Games * Design * Art * Culture


Wednesday, November 30, 2005
Keep Your Laws Off My Games
Noted enemies-of-freedom Clinton and Lieberman are at it again.

You know, I really don't like living in a country where citizens can be held indefinitely without trial on the president's say-so, the feds can issue orders for your private information under a ban of secrecy that doesn't allow people even to reveal that the order exists--and where something as harmless as a game is viewed as needing the kinds of controls we apply to addictive, life-threatening drugs.

When I was young, I lived in a free country. I'd like to have it back, thanks. A pity neither party apparently believes in freedom any more.


Monday, November 28, 2005
Empire Dearth
Holy crap...

I was emailing Rick Goodman this morning (to ask him for connections to Boston-area early-stage VCs and angels) when the email bounced... I figured okay, it's been a couple of years since I talked with him last, people do change email addresses, if only because the old ones start filling up with spam... And went to look at the Stainless Steel Studios website... to get an "Index of /" screen with no content. WTF?

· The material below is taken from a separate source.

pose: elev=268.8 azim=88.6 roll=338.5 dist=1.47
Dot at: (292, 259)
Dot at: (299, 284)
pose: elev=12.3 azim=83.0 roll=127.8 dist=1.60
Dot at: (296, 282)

A web search led me to this thread on Heaven Games... apparently Midway pulled the plug and Stainless Steel Studios ain't.

Daniel Higgins posted:


    This is true, SSSI is no more. I can't give details as to why, but I can tell you the product is in excellent shape, the team was in high morale and plowing ahead at full steam, and we were just weeks from gold disk.

    When making games, not all factors are under your control. If one of those uncontrolable factors are important to your company and product, and fails you, bad things like this can happen. It's an unfortunante part of life. You can only learn from the experience, hopefully educate others on your experiences, and everyone in the games industry gets stronger as a result.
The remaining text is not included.